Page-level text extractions
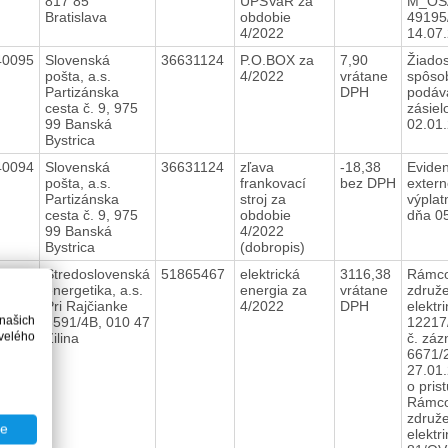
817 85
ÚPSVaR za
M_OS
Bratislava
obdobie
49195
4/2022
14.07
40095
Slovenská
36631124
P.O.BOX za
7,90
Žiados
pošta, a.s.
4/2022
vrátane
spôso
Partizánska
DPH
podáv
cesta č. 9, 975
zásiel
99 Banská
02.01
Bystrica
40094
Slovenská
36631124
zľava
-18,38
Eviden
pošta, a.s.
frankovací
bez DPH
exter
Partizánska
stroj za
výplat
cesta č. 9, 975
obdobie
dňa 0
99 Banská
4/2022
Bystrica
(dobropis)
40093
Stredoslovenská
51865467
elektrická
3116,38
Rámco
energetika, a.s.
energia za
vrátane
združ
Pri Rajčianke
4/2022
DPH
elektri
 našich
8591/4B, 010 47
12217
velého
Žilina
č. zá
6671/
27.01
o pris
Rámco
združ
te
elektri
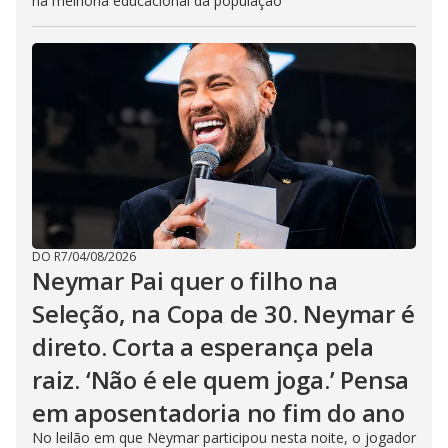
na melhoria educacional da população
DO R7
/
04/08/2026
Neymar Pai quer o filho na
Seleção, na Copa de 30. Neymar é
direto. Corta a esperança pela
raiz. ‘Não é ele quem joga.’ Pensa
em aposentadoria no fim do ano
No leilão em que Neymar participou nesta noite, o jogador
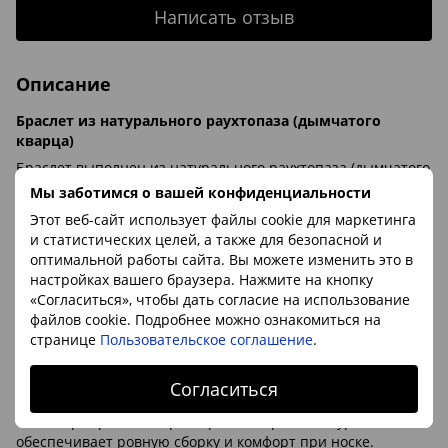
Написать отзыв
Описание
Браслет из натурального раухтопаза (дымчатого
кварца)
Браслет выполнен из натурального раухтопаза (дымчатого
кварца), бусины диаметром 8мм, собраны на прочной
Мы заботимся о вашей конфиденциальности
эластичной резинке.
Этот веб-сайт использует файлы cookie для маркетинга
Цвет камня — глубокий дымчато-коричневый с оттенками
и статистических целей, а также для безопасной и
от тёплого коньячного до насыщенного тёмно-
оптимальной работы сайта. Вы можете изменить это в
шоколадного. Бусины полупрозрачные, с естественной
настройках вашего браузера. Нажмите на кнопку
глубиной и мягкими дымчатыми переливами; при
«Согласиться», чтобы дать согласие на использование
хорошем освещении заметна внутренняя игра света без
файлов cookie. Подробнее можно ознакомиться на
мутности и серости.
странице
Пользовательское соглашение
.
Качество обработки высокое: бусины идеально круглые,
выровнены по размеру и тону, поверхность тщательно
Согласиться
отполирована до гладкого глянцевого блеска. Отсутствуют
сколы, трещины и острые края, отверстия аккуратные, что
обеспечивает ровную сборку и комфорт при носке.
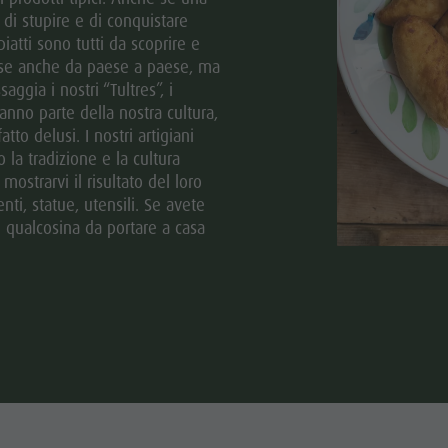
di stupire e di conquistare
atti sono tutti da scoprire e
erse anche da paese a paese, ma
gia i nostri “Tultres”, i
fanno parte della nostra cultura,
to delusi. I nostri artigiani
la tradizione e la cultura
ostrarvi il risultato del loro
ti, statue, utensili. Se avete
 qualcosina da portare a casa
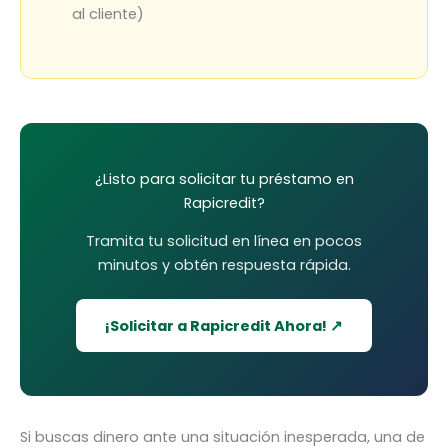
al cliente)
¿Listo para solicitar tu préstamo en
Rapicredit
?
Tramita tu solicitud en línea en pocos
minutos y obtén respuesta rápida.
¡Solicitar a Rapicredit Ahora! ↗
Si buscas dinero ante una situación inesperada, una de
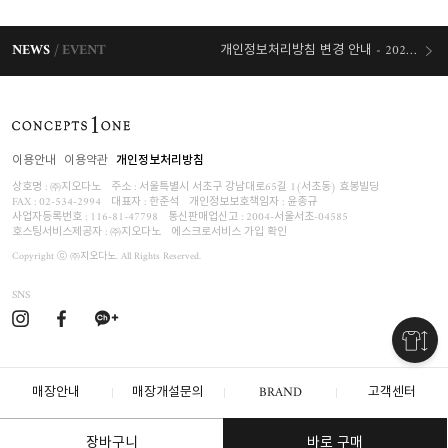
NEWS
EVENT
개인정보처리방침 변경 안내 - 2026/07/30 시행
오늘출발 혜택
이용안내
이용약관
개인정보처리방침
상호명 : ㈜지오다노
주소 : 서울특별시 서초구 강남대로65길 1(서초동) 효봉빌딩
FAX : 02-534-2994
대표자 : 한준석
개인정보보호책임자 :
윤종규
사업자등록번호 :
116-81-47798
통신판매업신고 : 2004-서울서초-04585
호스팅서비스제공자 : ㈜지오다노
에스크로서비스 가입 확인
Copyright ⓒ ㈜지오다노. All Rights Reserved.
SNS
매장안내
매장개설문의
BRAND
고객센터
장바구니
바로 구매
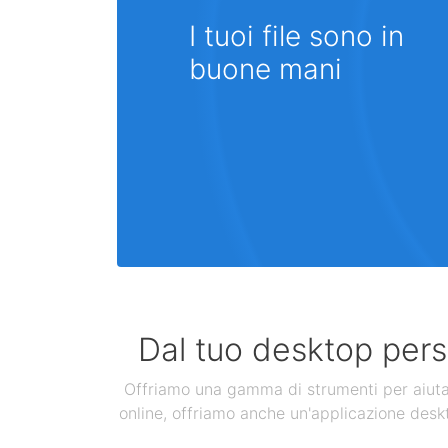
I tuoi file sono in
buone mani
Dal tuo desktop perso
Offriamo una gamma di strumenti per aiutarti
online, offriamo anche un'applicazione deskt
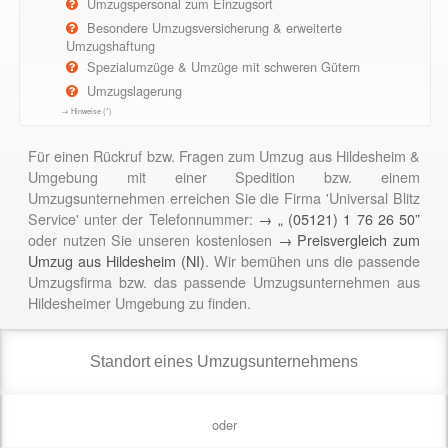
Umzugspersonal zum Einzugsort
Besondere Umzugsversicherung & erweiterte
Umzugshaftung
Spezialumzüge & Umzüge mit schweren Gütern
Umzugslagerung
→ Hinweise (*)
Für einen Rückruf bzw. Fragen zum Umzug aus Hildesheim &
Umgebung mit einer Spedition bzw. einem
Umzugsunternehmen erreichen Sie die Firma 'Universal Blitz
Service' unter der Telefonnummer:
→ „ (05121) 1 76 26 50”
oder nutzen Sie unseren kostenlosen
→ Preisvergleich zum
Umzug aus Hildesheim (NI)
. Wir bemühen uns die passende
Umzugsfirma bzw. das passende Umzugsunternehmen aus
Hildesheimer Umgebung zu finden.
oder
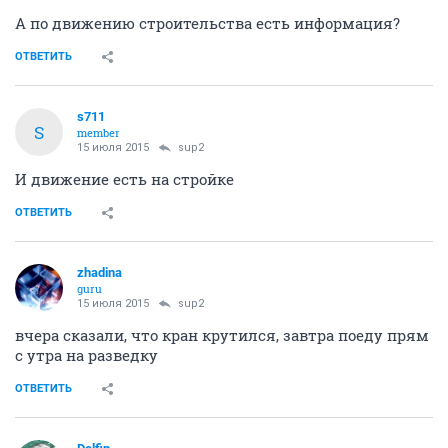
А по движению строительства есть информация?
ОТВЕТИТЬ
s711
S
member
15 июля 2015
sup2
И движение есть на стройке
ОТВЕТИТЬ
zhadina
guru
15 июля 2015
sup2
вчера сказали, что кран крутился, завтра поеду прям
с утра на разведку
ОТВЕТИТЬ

▶ **DIRECTIONS FOR THIS TASK**
What you give back must be the stretch above, starting at the line with "Пользовательское соглашение" and ending at the line with "сколы, трещины и", copied exactly.

▶ **SOLUTION TO THIS TASK**
Пользовательское соглашение
.
Качество обработки высокое: бусины идеально круглые,
выровнены по размеру и тону, поверхность тщательно
Согласиться
отполирована до гладкого глянцевого блеска. Отсутствуют
сколы, трещины и острые края, отверстия аккуратные, что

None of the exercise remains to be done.